Cie, yang jealous

747 39 0
                                    

Bab 11 : Cie, yang jealous.




"Dewandaru? heh Aruna! Sembarangan kamu manggil orang! Itu Pak Dewan! Guru baru kita! Gak sopan banget manggil orang dengan keseluruhan. Apalagi manggilnya tanpa sebutan 'Pak' dasar anak gak sopan!" protes Sinta mencari empati dari guru barunya tersebut ingin dilihat bahwa dia adalah siswi yang lebih sopan ketimbang Aruna.

Nahasnya, Dewandaru terlihat acuh dengan hal itu. Bersikap salah dirinya tak peduli kepada Aruna.

"Selamat pagi anak-anak. Saya ingin memperkenalkan diri, nama saya Dewandaru. panggil saja Bapak Dewan," Dewandaru memperkenalkan dirinya.
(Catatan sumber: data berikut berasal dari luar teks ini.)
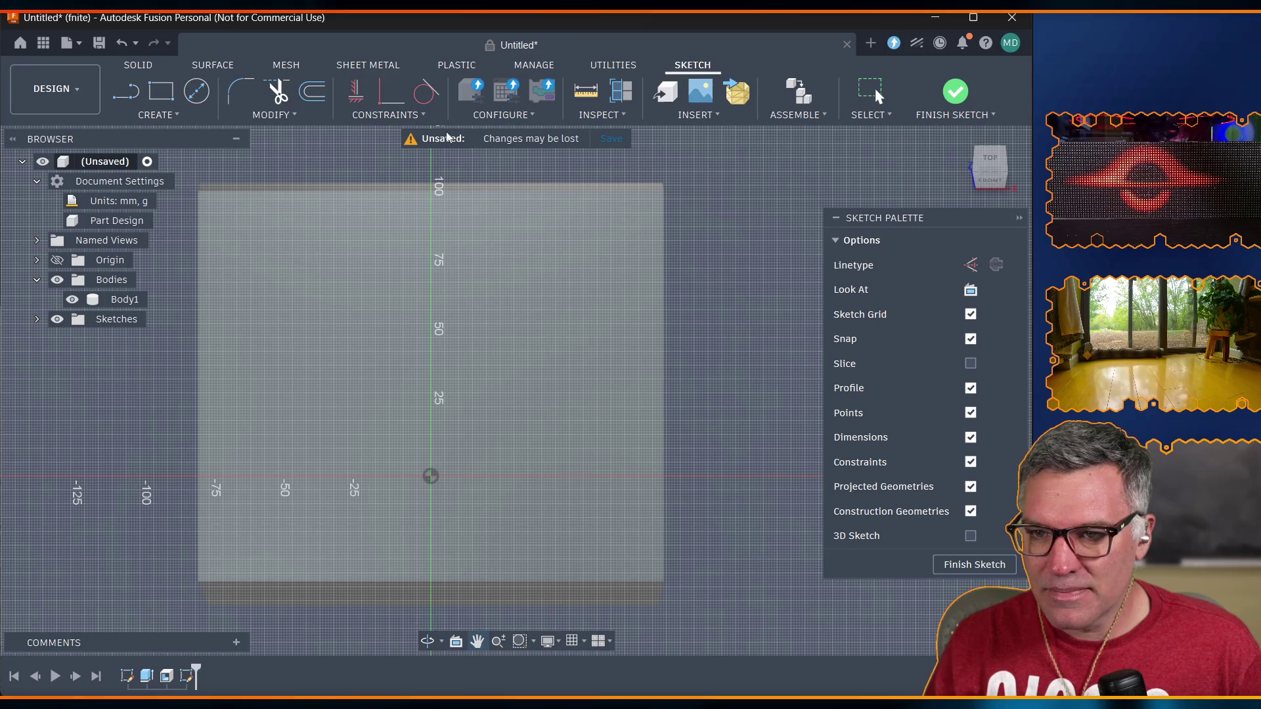
pyautogui.click(162, 88)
"Pak! Boleh kita nanya nggak?" yang lain menimpali. Tepatnya menggoda sang guru baru.

"Silakan," jawab jawab Dewandaru tersenyum ramah. Terlihat cool dan anggun.
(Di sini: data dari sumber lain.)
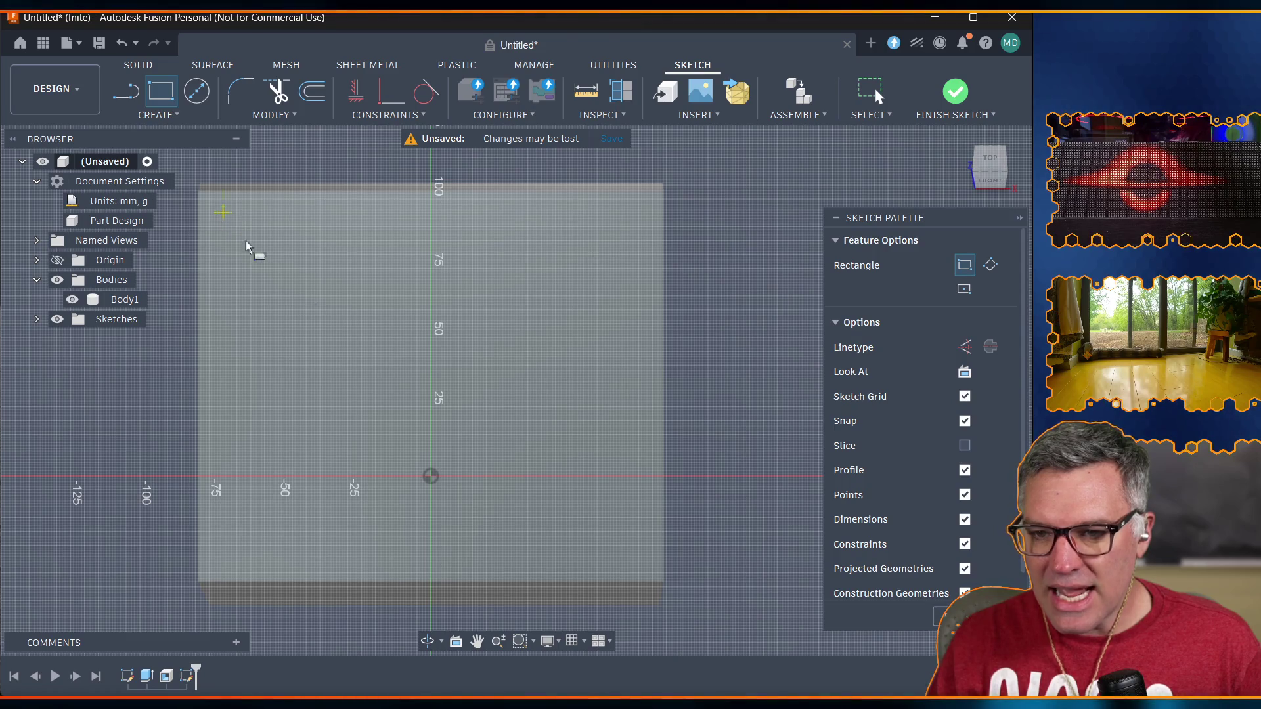
pyautogui.click(224, 214)
pyautogui.click(636, 553)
"Bapak udah nikah belum? Udah punya calon belum nih?" dengan berani seorang siswi bertanya. Sontak membuat yang lain tertawa dan terkekeh, hanya Aruna yang terdiam kecut. "cie," sebagian menimpali sang penanya.

"Ya kan, kali aja masih single, barangkali aja kita ada jodoh. Ya nggak Pak!?" seru yang lain.

Dewandaru hanya tersenyum menanggapinya. "Itu bukan soal yang harus saya jawab," elaknya.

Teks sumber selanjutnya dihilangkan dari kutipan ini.